Limited space for onshore turbines and solar panels may put a premium on zero-carbon sources of electricity that require less land, such as nuclear, geothermal or gas plants equipped with carbon capture technology, said Seaver Wang, co-director of the climate and energy team at the Breakthrough Institute, a California-based climate think tank, and the author of a recent paper critiquing efforts to build only renewables.

“All of this speaks to the differences in the relative value proposition of clean-energy technologies that we perhaps don’t always appreciate, especially if we’re only thinking in simple modeling terms,” Wang said. In other words, if it’s too difficult to find space for one type of clean energy, it might create a shift in favor of technology that’s more flexible in terms of location.

Mark Jacobson, the Stanford University researcher whose controversial modeling work showing the feasibility of a 100% renewable grid has made him the go-to scientist for environmental groups opposed to nuclear and carbon capture, said he had identified some ordinances the NREL study missed and still found that “there is still plenty of wind to power the whole U.S. for all purposes with wind alone.”

Challenges for onshore wind could, in fact, be a boon to offshore wind developers, who site their turbines in ocean areas regulated almost entirely by the federal Bureau of Ocean Energy Management.

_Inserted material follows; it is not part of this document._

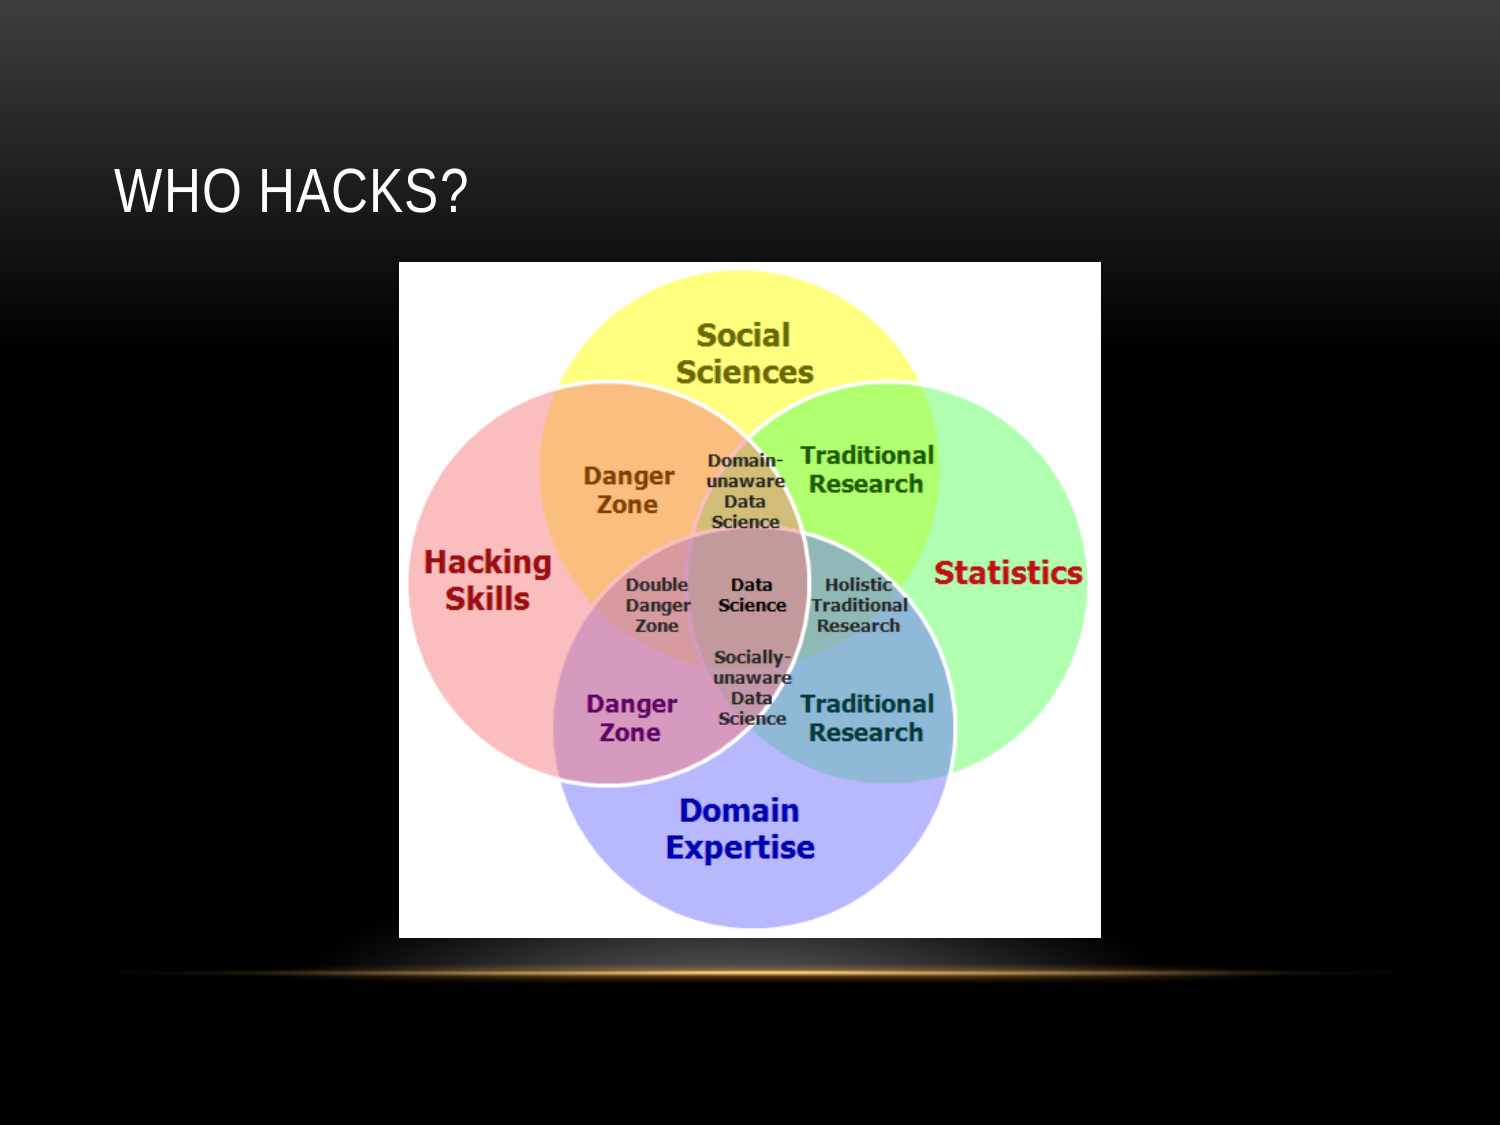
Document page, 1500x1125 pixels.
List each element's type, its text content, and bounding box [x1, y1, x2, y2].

title Who hacks? [99, 45, 1400, 233]
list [399, 262, 1101, 938]
picture [0, 0, 1500, 1125]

While not as bullish as Jacobson, a report released this week by the nonprofits GridLab and Energy Innovation and the University of California at Berkeley found that offshore turbines may be able to provide as much as one-quarter of U.S. electricity needs by 2050.

“Offshore wind has a fundamentally different relationship to the findings in that study, as the federal government is the main permitting authority for offshore wind projects,” said Luke Jeanfreau, a spokesperson for the trade group Business Network for Offshore Wind, referring to the NREL study.

But even federal officials might be underestimating how large an area is needed for offshore turbines.

But it’s important to keep in mind, Lopez said, that these siting issues are all connected. “You may in practice have to deploy wind and solar farms in somewhat less optimal areas, resource wise, maybe a little further away.” He added, “it shows how important it is to capture these local siting conditions at national scales, because this is what’s going to give us the most accurate representation and quantification of wind and solar potential.”